The size of the Teacup Maltipoo ultimately means that it is suitable for living in apartments, although it can obviously also do well living in a house with access to a yard for running around and toileting. It can get virtually all of its exercise from playing with toys, and you need to be careful not to exercise the dog too hard or for too long.

The low exercise requirements also make this hybrid suitable for life as a companion to senior owners. It doesn’t need to be taken out for long walks, and it doesn’t need to be given vigorous exercise.

3. They Tend to Be Smaller Than Cats

A full-size Teacup Maltipoo will usually weigh around 5 pounds. A typical domestic cat weighs between 8 and 10 pounds, which means that the dog will be half the size of the family cat if you have both. This tiny size is great for owners who don’t want a large dog, but it means that the breed is fragile. Maltipoos can be easily injured by larger dogs, and small children can also cause injury and upset if they grab at the dog.

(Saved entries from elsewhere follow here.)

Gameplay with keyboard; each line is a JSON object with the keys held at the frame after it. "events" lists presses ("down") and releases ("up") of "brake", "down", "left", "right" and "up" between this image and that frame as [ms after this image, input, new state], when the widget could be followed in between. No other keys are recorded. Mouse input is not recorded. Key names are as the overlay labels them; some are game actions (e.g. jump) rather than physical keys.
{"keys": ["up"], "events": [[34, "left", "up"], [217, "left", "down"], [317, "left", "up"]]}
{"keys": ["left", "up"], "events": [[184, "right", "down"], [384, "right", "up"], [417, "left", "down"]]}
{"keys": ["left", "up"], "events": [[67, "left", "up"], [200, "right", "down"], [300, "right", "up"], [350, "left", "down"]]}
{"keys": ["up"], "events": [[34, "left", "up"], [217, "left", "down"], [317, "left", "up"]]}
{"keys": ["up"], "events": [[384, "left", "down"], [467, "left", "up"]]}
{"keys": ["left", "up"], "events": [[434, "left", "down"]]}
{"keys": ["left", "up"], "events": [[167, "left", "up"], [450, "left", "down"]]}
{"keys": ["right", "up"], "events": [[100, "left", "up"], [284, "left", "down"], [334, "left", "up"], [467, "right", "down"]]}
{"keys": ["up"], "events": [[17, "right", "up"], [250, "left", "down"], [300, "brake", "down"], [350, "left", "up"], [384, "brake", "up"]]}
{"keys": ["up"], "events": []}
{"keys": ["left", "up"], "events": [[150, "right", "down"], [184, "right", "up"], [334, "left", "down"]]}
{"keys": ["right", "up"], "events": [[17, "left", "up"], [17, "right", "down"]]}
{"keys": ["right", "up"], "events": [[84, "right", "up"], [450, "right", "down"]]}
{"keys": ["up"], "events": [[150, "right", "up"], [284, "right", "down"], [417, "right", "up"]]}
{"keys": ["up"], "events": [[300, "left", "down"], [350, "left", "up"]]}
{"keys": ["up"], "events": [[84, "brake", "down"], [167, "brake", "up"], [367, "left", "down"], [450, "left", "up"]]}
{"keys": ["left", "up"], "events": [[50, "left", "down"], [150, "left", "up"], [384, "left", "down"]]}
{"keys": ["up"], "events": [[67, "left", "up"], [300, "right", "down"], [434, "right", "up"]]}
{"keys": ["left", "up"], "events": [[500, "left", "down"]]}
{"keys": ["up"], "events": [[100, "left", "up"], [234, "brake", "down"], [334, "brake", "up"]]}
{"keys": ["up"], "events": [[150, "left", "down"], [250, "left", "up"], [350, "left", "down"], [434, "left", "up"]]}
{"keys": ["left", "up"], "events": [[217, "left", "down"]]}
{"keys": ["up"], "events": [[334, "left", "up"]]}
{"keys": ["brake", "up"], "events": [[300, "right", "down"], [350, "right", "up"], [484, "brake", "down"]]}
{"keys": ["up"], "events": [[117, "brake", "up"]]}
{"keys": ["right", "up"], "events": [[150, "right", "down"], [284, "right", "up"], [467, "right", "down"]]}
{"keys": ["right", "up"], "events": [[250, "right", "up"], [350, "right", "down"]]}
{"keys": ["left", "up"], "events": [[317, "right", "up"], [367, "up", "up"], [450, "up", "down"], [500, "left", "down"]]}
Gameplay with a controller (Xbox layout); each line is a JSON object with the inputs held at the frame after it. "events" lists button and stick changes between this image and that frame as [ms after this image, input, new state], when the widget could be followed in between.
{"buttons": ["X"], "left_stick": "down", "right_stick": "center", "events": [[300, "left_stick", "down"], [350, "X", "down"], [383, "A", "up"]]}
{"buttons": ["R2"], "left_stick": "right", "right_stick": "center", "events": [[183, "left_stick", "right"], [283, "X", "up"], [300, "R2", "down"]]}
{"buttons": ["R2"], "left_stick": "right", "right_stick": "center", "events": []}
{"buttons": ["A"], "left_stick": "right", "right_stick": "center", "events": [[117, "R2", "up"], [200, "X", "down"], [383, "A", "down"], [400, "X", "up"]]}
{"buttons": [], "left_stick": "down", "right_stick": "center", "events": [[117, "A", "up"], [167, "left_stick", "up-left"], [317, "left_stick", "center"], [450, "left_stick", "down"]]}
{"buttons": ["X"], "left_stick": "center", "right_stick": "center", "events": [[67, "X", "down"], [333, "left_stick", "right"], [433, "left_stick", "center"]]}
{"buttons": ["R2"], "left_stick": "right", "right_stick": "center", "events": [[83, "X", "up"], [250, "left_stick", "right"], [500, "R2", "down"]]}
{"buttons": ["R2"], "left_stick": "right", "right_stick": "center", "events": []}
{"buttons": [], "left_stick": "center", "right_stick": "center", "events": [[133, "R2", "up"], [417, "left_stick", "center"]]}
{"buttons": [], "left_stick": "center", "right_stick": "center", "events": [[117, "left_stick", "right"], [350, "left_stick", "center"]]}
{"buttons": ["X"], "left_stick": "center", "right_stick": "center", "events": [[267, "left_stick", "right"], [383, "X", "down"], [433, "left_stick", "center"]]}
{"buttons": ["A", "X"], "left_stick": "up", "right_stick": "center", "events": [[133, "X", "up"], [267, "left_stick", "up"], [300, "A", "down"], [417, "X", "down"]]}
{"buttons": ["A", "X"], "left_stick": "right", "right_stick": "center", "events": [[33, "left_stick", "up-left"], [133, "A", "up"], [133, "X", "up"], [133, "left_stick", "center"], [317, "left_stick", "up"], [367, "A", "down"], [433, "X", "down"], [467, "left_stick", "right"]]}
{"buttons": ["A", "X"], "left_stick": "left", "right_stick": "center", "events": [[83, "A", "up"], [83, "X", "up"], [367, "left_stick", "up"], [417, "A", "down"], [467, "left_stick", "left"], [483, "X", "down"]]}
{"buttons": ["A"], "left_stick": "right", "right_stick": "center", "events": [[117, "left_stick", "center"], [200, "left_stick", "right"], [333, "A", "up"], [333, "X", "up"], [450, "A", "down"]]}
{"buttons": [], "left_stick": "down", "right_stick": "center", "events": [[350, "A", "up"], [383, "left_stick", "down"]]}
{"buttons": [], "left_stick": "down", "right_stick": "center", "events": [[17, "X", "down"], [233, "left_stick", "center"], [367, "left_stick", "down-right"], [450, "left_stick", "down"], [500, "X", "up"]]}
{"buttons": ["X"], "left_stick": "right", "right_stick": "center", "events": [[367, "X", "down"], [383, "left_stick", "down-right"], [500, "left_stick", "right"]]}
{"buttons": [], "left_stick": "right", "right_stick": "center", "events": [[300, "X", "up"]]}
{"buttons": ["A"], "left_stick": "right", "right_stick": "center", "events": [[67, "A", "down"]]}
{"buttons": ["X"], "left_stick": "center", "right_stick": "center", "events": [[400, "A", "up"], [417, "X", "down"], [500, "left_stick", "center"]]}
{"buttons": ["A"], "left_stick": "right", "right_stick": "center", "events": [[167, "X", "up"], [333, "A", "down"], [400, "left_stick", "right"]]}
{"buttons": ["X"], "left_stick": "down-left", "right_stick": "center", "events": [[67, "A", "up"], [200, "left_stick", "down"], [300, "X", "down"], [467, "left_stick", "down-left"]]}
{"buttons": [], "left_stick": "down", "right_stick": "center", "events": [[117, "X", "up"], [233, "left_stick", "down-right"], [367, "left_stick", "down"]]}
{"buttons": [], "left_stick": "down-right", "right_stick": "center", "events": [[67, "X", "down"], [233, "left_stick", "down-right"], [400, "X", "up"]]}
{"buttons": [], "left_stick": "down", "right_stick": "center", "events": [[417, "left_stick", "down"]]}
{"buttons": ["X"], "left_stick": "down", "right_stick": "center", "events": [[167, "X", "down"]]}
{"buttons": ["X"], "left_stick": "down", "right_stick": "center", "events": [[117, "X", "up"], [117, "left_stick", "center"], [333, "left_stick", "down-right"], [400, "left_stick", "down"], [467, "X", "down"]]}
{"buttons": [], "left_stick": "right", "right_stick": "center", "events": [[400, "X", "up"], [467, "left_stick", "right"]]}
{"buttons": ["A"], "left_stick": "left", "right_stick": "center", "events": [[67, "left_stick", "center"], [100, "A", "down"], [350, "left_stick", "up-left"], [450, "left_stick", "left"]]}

The size does offer the benefit that the breed does not need long walks, however, and it means they won’t take up much room on the sofa or add much weight when they sit on your lap in the evening.


Final Thoughts

Teacup Maltipoos are companion dogs that were created by breeding Teacup Maltese Dogs with Miniature Poodles. The resulting hybrid is intelligent, has minimal exercise requirements, and will prove a loyal and loving companion that is suitable for first-time owners as well as seniors. It is somewhat prone to illnesses that especially affect small breeds and teacup breeds, and you do need to ensure that it is kept safe from small injuries.

Regular grooming is also required, but the coat is low-shedding, and the breed is considered more hypoallergenic than most breeds because it doesn’t shed much and it produces less dander.